■ **Exercise goal**: Each line of the data below that holds the word "begin" is to be reported in full.

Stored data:
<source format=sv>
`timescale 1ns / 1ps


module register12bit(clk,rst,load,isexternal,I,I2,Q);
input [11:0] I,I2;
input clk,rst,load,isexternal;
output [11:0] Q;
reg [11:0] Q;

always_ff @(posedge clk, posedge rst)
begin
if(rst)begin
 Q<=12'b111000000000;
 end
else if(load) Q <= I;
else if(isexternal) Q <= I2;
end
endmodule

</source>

* * *

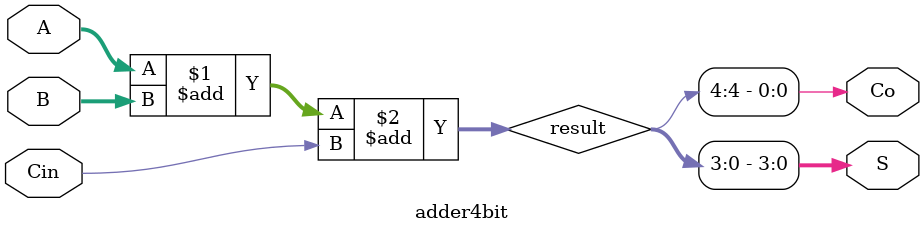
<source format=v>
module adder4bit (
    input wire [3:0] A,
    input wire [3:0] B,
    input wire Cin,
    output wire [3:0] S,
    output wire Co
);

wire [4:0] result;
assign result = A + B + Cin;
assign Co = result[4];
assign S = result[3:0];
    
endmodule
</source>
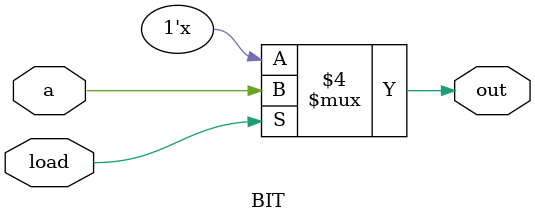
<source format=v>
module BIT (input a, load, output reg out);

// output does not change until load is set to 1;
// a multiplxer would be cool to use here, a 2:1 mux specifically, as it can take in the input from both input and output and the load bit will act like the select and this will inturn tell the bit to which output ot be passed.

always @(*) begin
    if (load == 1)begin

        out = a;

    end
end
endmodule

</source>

■ **Task output**:
begin
if(rst)begin
always @(*) begin
    if (load == 1)begin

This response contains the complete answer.